Tip for Short Sale Realtors: Set Realistic Expectations

Being in the short sale business, Realtors often find themselves getting excited about every prospective sale. Most get frustrated halfway through the process and start unraveling at the seams. Perhaps, it is because of unrealistic expectations. After all, a short sale can be one of the most sophisticated real estate transactions you will ever encounter and it will surely pay off if you give it the respect it deserves.

To help you avoid falling into a hopeless pit midway through the short sale process, consider these three tips:

1.       Accept short sales for what they are — complicated transactions. If you underestimate short sales and make the mistake of not really getting to know each nook and cranny of the process, you will find yourself way in over your head. For this reason, a new breed of Realtors has to be born to handle them. You just cannot rely on basic knowledge; you have to master everything related to this transaction from signing on a client to closing.

2.       Practice patience and humility all the time – in many cases, you will find yourself swimming in documents related to a short sale transaction. There are also the calls from the seller and/or the buyer you need to attend to especially if the lender approval is taking too long. Of course, you will be dealing with the lender as well. With all this on your plate, you can really feel overwhelmed. If everything becomes too much, take a deep breath and walk around. You will not gain anything by succumbing to the pressures of the business.

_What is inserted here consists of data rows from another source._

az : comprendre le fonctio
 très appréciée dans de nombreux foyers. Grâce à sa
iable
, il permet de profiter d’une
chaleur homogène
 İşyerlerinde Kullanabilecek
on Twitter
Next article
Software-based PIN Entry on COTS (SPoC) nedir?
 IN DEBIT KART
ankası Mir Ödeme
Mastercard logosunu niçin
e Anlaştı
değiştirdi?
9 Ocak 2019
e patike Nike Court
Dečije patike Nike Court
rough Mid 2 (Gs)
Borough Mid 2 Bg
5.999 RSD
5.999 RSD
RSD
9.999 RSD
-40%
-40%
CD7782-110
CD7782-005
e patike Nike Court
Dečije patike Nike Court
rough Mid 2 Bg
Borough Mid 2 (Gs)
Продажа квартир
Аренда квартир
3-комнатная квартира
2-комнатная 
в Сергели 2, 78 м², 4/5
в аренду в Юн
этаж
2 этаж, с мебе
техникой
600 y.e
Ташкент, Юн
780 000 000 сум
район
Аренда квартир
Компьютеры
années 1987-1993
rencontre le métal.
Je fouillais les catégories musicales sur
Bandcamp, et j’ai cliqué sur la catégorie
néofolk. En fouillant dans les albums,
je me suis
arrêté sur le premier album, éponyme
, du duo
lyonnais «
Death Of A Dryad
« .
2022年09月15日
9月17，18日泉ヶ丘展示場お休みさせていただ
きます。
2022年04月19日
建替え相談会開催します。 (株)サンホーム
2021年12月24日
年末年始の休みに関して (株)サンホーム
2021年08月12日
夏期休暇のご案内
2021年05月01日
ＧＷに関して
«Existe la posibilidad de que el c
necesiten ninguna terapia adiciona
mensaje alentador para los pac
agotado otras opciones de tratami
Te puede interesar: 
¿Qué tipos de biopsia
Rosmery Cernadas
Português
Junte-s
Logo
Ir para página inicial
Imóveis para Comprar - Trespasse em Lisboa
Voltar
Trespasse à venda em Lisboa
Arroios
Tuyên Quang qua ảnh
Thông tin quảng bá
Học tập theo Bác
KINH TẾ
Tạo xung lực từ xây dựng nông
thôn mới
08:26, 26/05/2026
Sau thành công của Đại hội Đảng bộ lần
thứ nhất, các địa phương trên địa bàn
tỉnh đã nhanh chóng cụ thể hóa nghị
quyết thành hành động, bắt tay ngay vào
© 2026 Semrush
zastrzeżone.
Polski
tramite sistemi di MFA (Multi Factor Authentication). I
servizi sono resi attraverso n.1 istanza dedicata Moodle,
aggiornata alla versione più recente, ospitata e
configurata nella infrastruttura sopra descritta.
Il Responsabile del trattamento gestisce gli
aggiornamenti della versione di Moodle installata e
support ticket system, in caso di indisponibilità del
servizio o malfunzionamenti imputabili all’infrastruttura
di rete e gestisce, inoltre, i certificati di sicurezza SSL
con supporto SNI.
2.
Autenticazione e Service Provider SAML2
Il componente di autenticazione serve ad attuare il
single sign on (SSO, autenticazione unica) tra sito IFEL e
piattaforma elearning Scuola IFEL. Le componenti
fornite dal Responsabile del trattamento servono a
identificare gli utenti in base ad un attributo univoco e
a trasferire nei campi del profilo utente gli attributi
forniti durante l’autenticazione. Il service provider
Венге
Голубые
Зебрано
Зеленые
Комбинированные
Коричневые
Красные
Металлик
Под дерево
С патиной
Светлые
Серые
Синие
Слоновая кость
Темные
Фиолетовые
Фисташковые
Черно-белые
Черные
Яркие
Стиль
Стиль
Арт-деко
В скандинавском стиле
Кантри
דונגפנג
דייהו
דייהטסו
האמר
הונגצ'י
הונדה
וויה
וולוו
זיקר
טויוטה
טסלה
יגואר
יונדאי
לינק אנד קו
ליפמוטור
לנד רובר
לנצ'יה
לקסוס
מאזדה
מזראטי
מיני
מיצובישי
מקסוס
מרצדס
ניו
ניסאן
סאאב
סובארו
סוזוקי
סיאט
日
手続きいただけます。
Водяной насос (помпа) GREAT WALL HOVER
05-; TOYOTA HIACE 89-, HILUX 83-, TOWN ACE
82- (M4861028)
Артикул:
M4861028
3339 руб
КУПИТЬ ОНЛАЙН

3.       Do everything with care – there are so many things which could go wrong with a short sale transaction such as the buyer walking away, the lender rejecting the proposal for not complying with their requirements and even the seller changing their minds at the last minute. This is why it is important for short sale Realtors like us to take each step cautiously and make sure all “i”s are dotted and “t”s crossed. It pays to be meticulous when it comes to short sales.